TikTok is rushing to build teams around the world to moderate its streams of viral videos, after increasing concerns that its young users are being exposed to the same sort of toxic content that has plagued YouTube and Facebook. The Chinese-owned app, which has amassed over 1bn monthly users in just three years, will also outsource all decision-making about what videos are acceptable to its local teams in the US, Europe and India after running into criticism about whether it is censoring content along.
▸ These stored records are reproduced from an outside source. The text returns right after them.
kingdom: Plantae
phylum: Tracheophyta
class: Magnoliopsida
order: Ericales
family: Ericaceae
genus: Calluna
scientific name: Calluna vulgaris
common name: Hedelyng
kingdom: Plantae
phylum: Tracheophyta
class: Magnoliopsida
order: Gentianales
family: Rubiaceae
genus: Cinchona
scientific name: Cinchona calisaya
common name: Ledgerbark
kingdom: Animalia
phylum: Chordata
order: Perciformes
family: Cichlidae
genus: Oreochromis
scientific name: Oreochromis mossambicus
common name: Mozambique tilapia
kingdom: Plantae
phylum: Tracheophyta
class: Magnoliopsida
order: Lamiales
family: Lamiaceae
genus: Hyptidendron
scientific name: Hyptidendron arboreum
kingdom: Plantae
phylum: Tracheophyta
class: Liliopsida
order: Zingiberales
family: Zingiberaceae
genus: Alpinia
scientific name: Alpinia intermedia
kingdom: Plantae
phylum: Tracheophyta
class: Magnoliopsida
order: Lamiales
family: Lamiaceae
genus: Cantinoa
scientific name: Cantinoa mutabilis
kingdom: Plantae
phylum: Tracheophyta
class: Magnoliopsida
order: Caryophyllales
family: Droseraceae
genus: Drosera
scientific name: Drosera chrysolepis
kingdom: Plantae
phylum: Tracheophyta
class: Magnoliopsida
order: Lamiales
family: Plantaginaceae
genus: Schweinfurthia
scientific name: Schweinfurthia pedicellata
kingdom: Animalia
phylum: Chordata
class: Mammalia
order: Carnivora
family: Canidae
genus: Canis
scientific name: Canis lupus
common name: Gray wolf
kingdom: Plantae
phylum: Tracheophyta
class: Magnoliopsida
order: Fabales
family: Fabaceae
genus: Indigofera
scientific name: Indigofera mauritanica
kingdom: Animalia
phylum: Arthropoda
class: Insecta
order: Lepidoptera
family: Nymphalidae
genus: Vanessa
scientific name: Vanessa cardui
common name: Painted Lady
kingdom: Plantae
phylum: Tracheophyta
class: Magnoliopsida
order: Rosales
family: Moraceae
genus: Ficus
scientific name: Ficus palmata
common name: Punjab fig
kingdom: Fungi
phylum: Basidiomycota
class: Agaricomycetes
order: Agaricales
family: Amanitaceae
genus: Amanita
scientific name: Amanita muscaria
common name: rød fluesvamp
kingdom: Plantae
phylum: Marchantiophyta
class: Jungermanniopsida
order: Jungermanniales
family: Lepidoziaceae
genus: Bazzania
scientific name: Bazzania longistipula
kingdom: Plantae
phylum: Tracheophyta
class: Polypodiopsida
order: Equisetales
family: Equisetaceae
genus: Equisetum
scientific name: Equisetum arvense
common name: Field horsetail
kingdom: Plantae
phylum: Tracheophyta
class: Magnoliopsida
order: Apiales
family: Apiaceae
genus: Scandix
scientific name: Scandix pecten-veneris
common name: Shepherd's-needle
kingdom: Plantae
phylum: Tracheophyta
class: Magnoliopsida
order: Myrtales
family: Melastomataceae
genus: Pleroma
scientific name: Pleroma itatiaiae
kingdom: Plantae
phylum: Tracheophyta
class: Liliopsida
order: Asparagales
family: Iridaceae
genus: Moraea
In the US, where TikTok has topped the download charts at times this year, responsibility for content has been fully localised and there are plans to add more “subject matter experts” in 2020, said Eric Han, its US head of safety. But the company is severely lagging behind its Silicon Valley rivals, who have had more time to grapple with how to protect young users from disturbing and illegal posts. Working with third-party analysts, the Financial Times found evidence of violence, hate speech, bullying and sexually explicit content on TikTok, in some cases as part of trending topics with millions of posts. Several ByteDance employees and former employees told the FT that a lack of experience among the policy teams in particular means they are currently ill-equipped to deal with its moderation problems.
“It can be quite a dangerous place for [young people],” said Darren Davidson, editor in chief at Storyful, a social media intelligence agency. “Broadly, we are seeing what we saw on the traditional platforms four or five years ago.”